Monthly Archives: November 2018

Paper Folding Video Explanations in Geometry

I love giving students genuinely different ways to show their understanding. In Geometry this year, I have been having students record screencasts to explain paper folding phenomena. Basically, I walk them through a paper folding exercise (details below on the two I have done so far) that has a surprising or interesting result. Then we talk about as a class why it’s happening – they try to figure it out together, and I help them figure it out through a full class discussion. Then, they go home and record a video of them explaining the idea, showing me physically on the paper what is happening and why. I give them feedback and they record again! I have found it a great way to engage them in geometrical argument without the annoying technicalities of written proofs.

flipgrid

(Here, a student is using the physicality of the paper to show why when you fold a point onto another point, all the points on the fold are equidistant from the two points)

For video collection, I use Flipgrid which makes things SO EASY. They all go in one place and no one has to worry about saving or uploading files. I limit them to 2 or 3 minutes so that they have to be efficient and I can view them easily.

PAPER FOLDING CONJECTURE 1:
(from Sam)

paper folding-page-1

1. Fold up one corner of the paper in any direction so long as the crease goes between two adjacent sides.
2. Then, fold an adjacent corner up so that it meets the side of the fold already there.
Any conjectures? Students will come up with lots of things, but the fun ones to argue are: Why is that bottom angle a right angle? Why are the two triangles that you made from the folds similar?

PAPER FOLDING CONJECTURE 2:
(from an Illustrative Mathematics Task that I CAN’T FIND right now, halp!)

circle

1. Draw two points on a piece of paper. Fold the paper so that
Any conjectures? We had been talking about perpendicular bisectors, so most students immediately saw that this was a perpendicular bisector. Can you argue that all the points on this line are equidistant from the original two points?
2. Now draw a third point.
3. Fold the other two combos of points onto each other (so if the first fold was from A to B, then fold B to C and A to C).
4. Locate the point that they all meet.
Wait why do they all meet at one point?
5. Now draw a circle with the center at that point, and use the radius as one of the original points.
My circle goes through all 3 points! Why did that happen?

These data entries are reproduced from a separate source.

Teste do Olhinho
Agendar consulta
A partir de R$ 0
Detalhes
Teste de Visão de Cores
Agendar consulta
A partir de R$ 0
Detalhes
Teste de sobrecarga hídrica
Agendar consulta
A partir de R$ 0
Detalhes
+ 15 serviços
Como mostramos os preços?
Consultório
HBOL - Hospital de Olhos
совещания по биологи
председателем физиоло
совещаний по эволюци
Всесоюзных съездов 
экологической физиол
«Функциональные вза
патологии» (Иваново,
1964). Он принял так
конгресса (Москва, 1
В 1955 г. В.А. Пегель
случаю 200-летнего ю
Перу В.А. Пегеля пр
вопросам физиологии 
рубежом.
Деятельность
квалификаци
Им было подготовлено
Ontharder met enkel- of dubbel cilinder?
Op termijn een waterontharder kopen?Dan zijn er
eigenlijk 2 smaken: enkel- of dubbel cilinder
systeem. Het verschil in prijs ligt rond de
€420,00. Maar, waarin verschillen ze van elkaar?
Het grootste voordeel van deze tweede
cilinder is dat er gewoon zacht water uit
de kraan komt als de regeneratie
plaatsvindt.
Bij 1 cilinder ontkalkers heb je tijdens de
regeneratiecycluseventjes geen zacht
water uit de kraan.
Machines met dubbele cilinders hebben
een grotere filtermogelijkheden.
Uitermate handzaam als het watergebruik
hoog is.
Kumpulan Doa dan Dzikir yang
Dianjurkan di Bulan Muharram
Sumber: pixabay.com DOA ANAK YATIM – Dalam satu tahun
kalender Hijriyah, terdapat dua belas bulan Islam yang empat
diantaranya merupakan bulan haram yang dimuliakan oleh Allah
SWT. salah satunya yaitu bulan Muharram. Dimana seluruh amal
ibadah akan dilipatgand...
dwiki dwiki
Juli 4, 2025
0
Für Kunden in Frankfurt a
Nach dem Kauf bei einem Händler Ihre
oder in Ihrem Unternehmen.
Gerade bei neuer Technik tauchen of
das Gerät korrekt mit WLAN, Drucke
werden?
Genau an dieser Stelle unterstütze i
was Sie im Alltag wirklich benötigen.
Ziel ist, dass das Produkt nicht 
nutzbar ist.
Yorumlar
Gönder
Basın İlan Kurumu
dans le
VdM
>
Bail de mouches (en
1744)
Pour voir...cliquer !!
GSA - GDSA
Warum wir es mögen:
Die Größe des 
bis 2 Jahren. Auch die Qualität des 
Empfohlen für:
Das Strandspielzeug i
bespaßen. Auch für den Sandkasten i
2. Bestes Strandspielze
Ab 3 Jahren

Homework Response Randomization

In my precal (pre-cal, pre-calc, precalculus, Precalc, p-Rec-aLk) class, I have multi-day homework assignments that I collect infrequently, a structure that works great for older kids who can plan their own time out well. But I was struggling figuring out how to deal with homework in my geometry class, as I think freshman needed the daily *umph* to keep them going. I wanted a structure allows for:

  • Accountability to work hard on it for both completion and understanding
  • Feedback on their work
  • A workload that I can handle

So I adapted a mode from colleagues at my last school who would roll a dice to see what happens. The system incorporates a little bit of randomness and has been kind of fun. Students, as a class, pick a number from 1-6 and behind that black box is the option for what is going to happen for that day:

homework sys

If 3 is picked day 1, then that is used up, and we pick the other numbers on successive days until we get through the cycle. Then I shuffle the options behind them and we start the cycle anew. My options right now are:

  • Homework Quiz (no notes)
  • Homework Quiz (notes)
  • Sight Check (x2)
  • Collect
  • No Check – everyone gets full credit

I give them 10 minutes in the beginning of class to check homework, and the homework quizzes are literally just a problem directly from the homework, so the idea is, if they worked hard on the homework and fixed any small issues they had with them in the first 10 minutes, they should have no problem on the quizzes (spoiler alert: the kids who don’t do homework well have a big problem here, but at least they are realizing it?). The sight checks are just for completion, and the collected homework is graded on completion PLUS the corrections that they did in the first 10 minutes of class – I’m trying to encourage them to use that time really well and then give them feedback on how to do that…

Things that I have liked about this:

  • It has been fun! The reveal every day is actually hilarious, though I have gotten in trouble with the teachers next door for noise a few times :).
  • It has reduced my workload without really reducing what they get out of homework. Sometimes, I tip the scale by hiding what I want to happen behind all the boxes (i.e. if it’s a good day for me to collect).
  • The homework quizzes are good for both me and them for REAL feedback opportunities (no one looks at what you write on their homework…) and as a low-stakes way for them to assess their own knowledge
  • I also thought the homework quizzes would take forever – they take about 7 minutes or so, but it’s 7 minutes where they are rehashing their thinking about an important problem, so I’ve found it useful and a good tradeoff for instructional time.
  • Going through the cycle as opposed to rolling evens out the workload a lot and ensures that there are quizzes at regular intervals.